Russia’s Foreign Ministry chastised McFaul, a former Stanford University professor in his first diplomatic posting, for breaching protocol and “unprofessional” behavior by spreading “blatant falsehoods through the media.”
“Maybe I shouldn’t have spoken so colorfully and bluntly,” McFaul said in an e-mailed statement. “On that, I agree and will work harder to speak more diplomatically.”
The latest spat over McFaul, who was accused by state television and pro-government lawmakers of stirring up unrest in Russia in January by meeting opposition activists days after taking up his new post, reflects increasingly strained U.S.- Russia ties.
President Vladimir Putin skipped the Group of Eight summit hosted by his U.S. counterpart Barack Obama this month to signal his displeasure at American criticism of Russian elections, a senior lawmaker, Alexei Pushkov, said May 14.
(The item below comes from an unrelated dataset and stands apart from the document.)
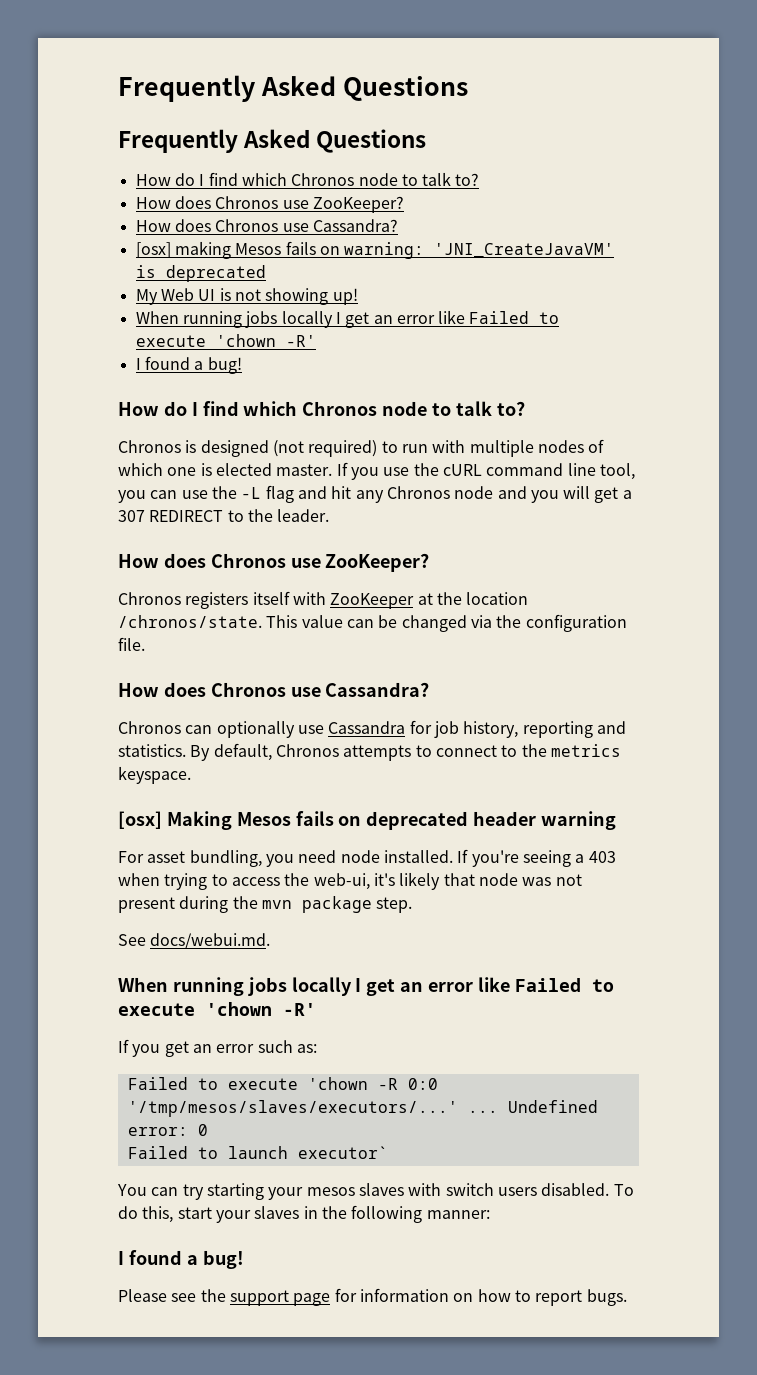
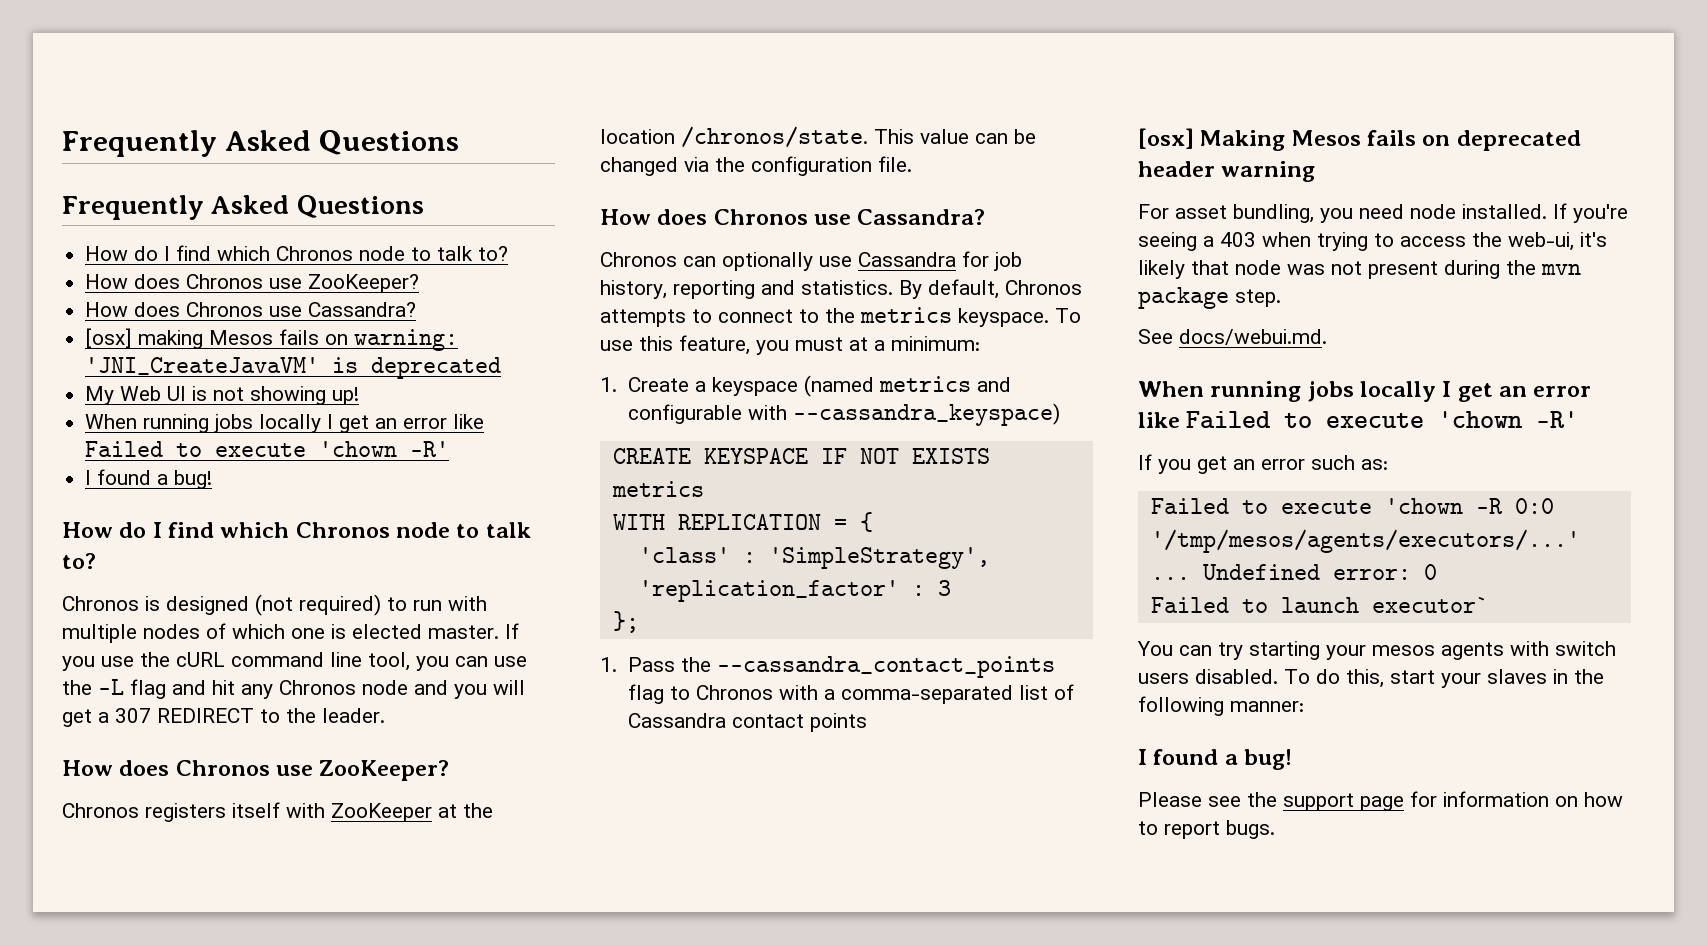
(191, 775) none -> [1055,308,1081,323] [600,335,980,355] [600,375,1011,397] [627,403,1060,426] [612,448,990,464] [611,481,704,497] [612,512,873,532] [638,547,990,569] [638,580,951,602] [612,611,639,633] [600,656,1055,678] [627,684,1074,704] [627,713,867,732] To use this feature, you must at a minimum: // 1. Create a keyspace (named metrics and configurable with --cassandra_keyspace) // CREATE KEYSPACE IF NOT EXISTS metrics // WITH REPLICATION = { // 'class' : 'SimpleStrategy', 'replication_factor' : 3 // }; // 1. Pass the --cassandra_contact_points flag to Chronos with a comma-separated list of Cassandra contact points
[127,1100,458,1117] '/tmp/mesos/slaves/executors/...' -> [1150,529,1580,553] '/tmp/mesos/agents/executors/...'
[358,1183,404,1196] slaves -> [1441,642,1504,660] agents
The former Cold War foes are also at odds over Western efforts to oust Syrian President Bashar al-Assad, a bid by U.S. lawmakers to sanction Russian officials for human rights abuses and a planned U.S. missile-defense shield in Europe.
Putin, who was re-elected to a third Kremlin term in March, stepped up anti-American rhetoric during the campaign, when he was facing down protests by tens of thousands of people over alleged fraud in December parliamentary elections.
‘Won’t Be Diplomatic’
Kyrgyzstan, the only country in the world that hosts Russian and U.S. military installations, decided in 2009 to evict the U.S. from its Manas air base after receiving a $2 billion aid package from Russia. The Kyrgyz government later that year reversed the decision when the U.S. raised the rent to $60 million a year from $17.4 million to keep the facility, used to supply troops in Afghanistan.
“I won’t be diplomatic, I’ll say openly that your country paid off Kyrgyzstan to kick the Americans out of Manas,” McFaul was quoted as saying in a May 25 lecture at the Moscow Higher School of Economics by the state news service RIA Novosti. He added that the U.S. also “offered a bribe” to Kyrgyzstan, “but 10 times less.”
In March, McFaul apologized for calling Russia a “wild country” after journalists from state-run NTV channel followed him to a meeting with a human-rights activist in Moscow.
‘Doesn’t Mince Words’
The U.S. State Department said the “irony” of the Russian criticism of McFaul, who as Obama’s Russia adviser devised a policy to “reset” ties between the two countries, was that his speech had focused on the benefits of better relations.
“He speaks plainly, he speaks clearly, he doesn’t mince words,” State Department spokeswoman Victoria Nuland said yesterday. “He’s not a professional diplomat, and I think that for the Russian government, the fact that he speaks clearly when things are going well and he speaks clearly when they’re going less well is something that they’re having to get used to.”